Exercise: The entries below contain a stretch that opens with the line containing "Use tab to navigate through the menu items." and closes with the line containing "Ir para o conteúdo principal"; set down that stretch exactly, both ends included, and nothing else.

Information:
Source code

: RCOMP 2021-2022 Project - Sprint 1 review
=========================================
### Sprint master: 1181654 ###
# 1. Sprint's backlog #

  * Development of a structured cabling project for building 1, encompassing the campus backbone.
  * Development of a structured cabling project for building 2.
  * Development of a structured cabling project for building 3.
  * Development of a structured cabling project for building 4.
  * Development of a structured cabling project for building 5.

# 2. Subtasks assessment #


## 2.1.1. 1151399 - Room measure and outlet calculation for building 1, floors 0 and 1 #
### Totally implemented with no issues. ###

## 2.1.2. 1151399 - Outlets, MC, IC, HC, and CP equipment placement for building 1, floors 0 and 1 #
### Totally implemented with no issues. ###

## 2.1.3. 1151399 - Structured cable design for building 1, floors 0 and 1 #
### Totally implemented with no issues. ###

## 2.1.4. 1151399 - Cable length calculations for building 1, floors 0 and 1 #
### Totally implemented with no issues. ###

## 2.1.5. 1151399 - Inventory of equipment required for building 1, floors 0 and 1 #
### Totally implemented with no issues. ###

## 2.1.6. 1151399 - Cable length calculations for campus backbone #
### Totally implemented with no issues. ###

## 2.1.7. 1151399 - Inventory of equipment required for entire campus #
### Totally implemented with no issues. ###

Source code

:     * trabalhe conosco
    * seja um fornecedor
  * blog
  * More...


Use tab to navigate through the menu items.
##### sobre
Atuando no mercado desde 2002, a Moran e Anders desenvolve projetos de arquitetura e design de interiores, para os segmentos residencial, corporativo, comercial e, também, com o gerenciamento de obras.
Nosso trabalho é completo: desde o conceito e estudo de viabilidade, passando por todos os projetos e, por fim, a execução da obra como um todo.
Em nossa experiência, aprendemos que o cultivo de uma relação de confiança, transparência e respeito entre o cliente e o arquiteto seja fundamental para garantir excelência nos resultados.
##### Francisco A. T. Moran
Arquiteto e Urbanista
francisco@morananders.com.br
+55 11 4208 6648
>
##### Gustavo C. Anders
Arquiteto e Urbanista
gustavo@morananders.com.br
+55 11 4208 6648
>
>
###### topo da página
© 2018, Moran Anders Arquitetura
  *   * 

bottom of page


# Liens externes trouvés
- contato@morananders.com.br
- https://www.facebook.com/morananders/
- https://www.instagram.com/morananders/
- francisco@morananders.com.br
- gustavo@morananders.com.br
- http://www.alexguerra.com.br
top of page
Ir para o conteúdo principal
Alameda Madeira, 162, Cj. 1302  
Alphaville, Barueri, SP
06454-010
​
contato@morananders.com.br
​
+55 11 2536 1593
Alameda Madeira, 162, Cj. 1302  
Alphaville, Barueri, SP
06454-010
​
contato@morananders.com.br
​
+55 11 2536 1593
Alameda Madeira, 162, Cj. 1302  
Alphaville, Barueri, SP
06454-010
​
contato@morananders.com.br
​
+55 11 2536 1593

Written reply:
Use tab to navigate through the menu items.
##### sobre
Atuando no mercado desde 2002, a Moran e Anders desenvolve projetos de arquitetura e design de interiores, para os segmentos residencial, corporativo, comercial e, também, com o gerenciamento de obras.
Nosso trabalho é completo: desde o conceito e estudo de viabilidade, passando por todos os projetos e, por fim, a execução da obra como um todo.
Em nossa experiência, aprendemos que o cultivo de uma relação de confiança, transparência e respeito entre o cliente e o arquiteto seja fundamental para garantir excelência nos resultados.
##### Francisco A. T. Moran
Arquiteto e Urbanista
francisco@morananders.com.br
+55 11 4208 6648
>
##### Gustavo C. Anders
Arquiteto e Urbanista
gustavo@morananders.com.br
+55 11 4208 6648
>
>
###### topo da página
© 2018, Moran Anders Arquitetura
  *   * 

bottom of page


# Liens externes trouvés
- contato@morananders.com.br
- https://www.facebook.com/morananders/
- https://www.instagram.com/morananders/
- francisco@morananders.com.br
- gustavo@morananders.com.br
- http://www.alexguerra.com.br
top of page
Ir para o conteúdo principal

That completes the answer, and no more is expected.